§ Passage to read:
begin

» Monday, March 22, 2004

PM’s Speech

The PMOS advised journalists that the Prime Minister would be making a speech on the economy today at Goldman Sachs. He would reinforce the Budget message that the Government would hold firm to economic stability, but use the fruits of that stability to invest in education, skills and science to ensure that prosperity was entrenched and spread. He would argue that the macro-economic stability that we had, and flexible labour markets, had allowed the UK to close the productivity gap with Germany and France, as well as lifting many families out of poverty and delivering rising living standards. The majority of the speech would be ‘forward looking’ to the challenges ahead for the country. He would warn that the pace of globalisation – the truly astonishing economic development

of India and China, for example, which he had witnessed at first hand in the last two years – had given added urgency to the reform agenda facing the country. He would say that we would entrench stability only by a shift in how we developed the creative potential of our workforce. He would talk about the importance of the Budget’s investment in education, skills and science, at the same time as keeping to fiscal rules. He would say that education funding would have risen to 5.7% of GDP by the end of 2008, from one of the lowest in the EU to one of the highest since 1997. But he would also talk about the importance of reforming the system and in particular about the importance of vocational training. He would say, “Last week’s Budget demonstrated the clear unity of purpose across Government. This is the British path to prosperity, to keep our hard-won economic stability, but to add to it investment allied to reform in education, science and technology, not just in our schools but also across our workforce. That is the best guarantor of opportunity and security in a changing world. This is the way to win in the future. Take this path and Britain can be the most competitive and successful economy of its size in the world”.

end

[Data entries]
begin

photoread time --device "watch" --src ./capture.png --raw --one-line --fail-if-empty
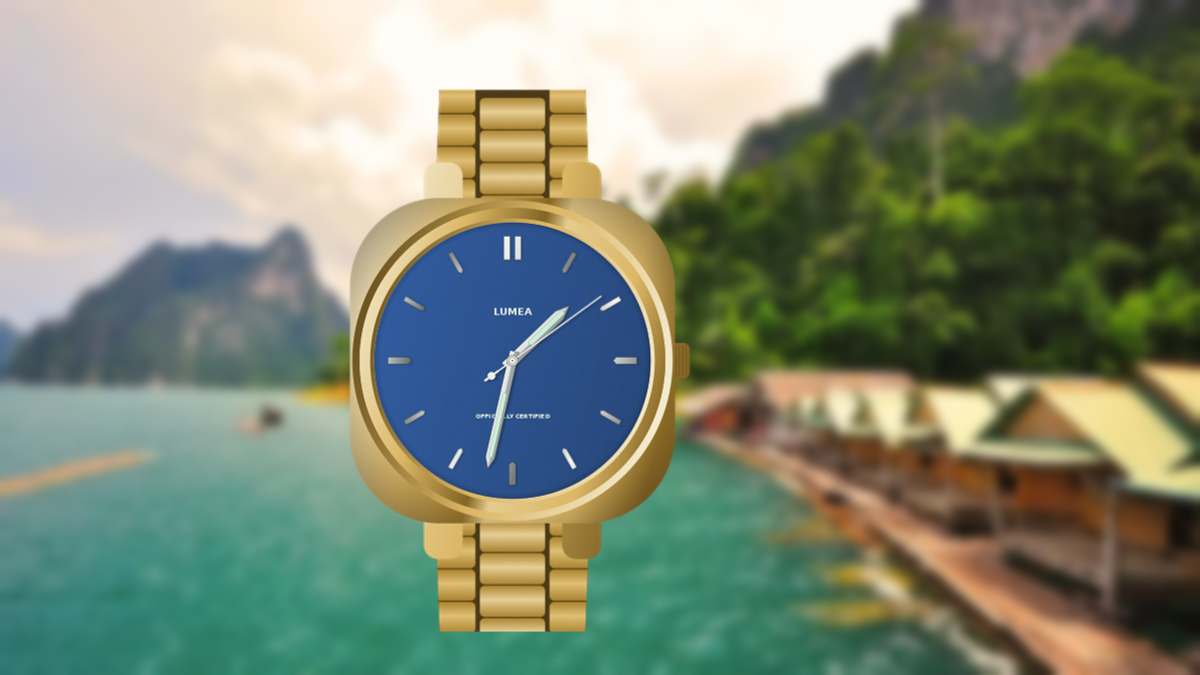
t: 1:32:09
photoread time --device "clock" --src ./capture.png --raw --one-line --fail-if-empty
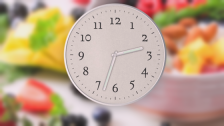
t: 2:33
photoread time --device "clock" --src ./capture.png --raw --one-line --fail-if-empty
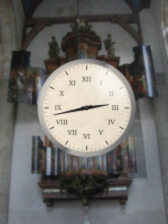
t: 2:43
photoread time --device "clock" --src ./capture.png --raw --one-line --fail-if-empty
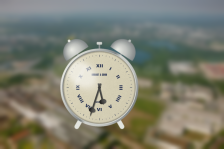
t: 5:33
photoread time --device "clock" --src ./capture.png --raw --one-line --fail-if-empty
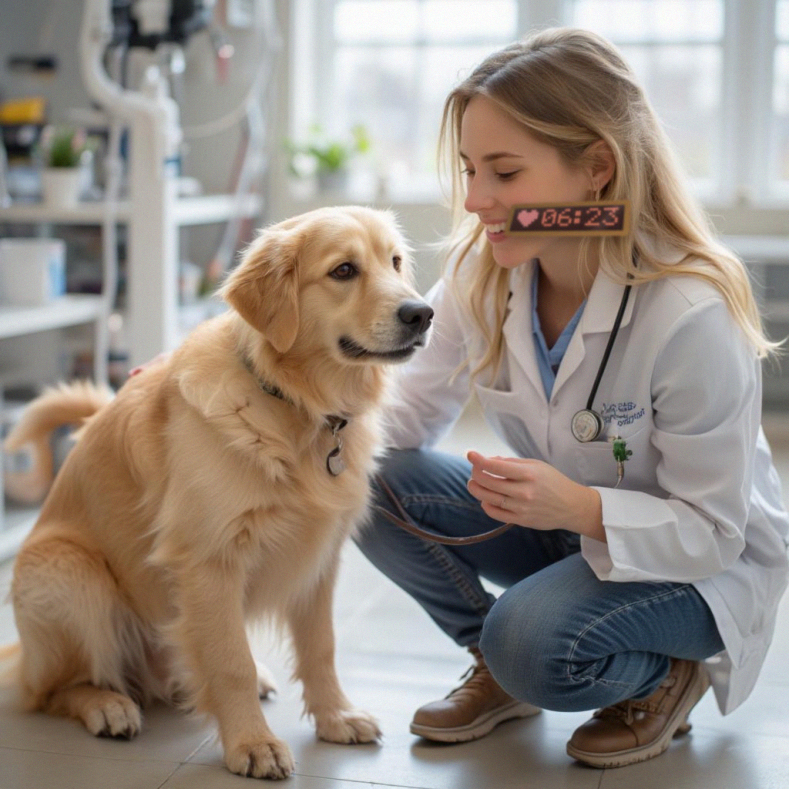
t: 6:23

end

§ Objective 1:
Answer these questions from the briefing on the Prime Minister's speech:
(a) Where was the Prime Minister to give his speech on the economy?
(b) Which two countries' economic development had he seen at first hand in the last two years?
(c) What share of GDP would education funding reach by the end of 2008?
§ Objective 2: List every country other than the UK that the briefing on the Prime Minister's speech names.
§ Objective 3: Carry on the briefing on the Prime Minister's speech, picking up after its final sentence.

§ Response 1:
(a) At Goldman Sachs.
(b) India and China.
(c) 5.7%.

§ Response 2: Germany, France, India, China

§ Response 3:
Asked if the Prime Minister would outline any new ideas about reforming the education system, the PMOS pointed out that a lot of reform was already going through the system. The Prime Minister would talk, in particular, about the importance of curriculum reform to ensure that that there was also a focus on vocational pathways, such as junior apprenticeships, in recognition of the need for vocational skills as well as academic excellence. He would also talk about the importance of understanding the way globalisation was changing the world and recognising that science was one of the ‘wellsprings’ of prosperity and of the future.

Asked if the Prime Minister believed that education was an area where there was more scope for private sector involvement in skills and training, the PMOS said that the Prime Minister would not focus on public/private provision in his speech. However, in terms of ‘supply side reforms’ for public services, there was clearly a role for the private sector to play. The Government was working hard to develop the country’s skills agenda, such as encouraging the 7 million people, whose basic adult literacy skills were poor, to use Learn Direct and other publicly funded training initiatives.

Briefing took place at 11:00 | Search for related news


  1. In the Budget the Chancellor announced the cutting of Civil Service Jobs by some 40,000. They got off to a flying start on Sunday with 5 jobs, at the thick end of five, and six figure salaries, advertised on the front page of the Sunday Times Appointments section, more inside! Do Lobby Journalists read the newspapers? Please explain, because some of the questions seem a bit weak.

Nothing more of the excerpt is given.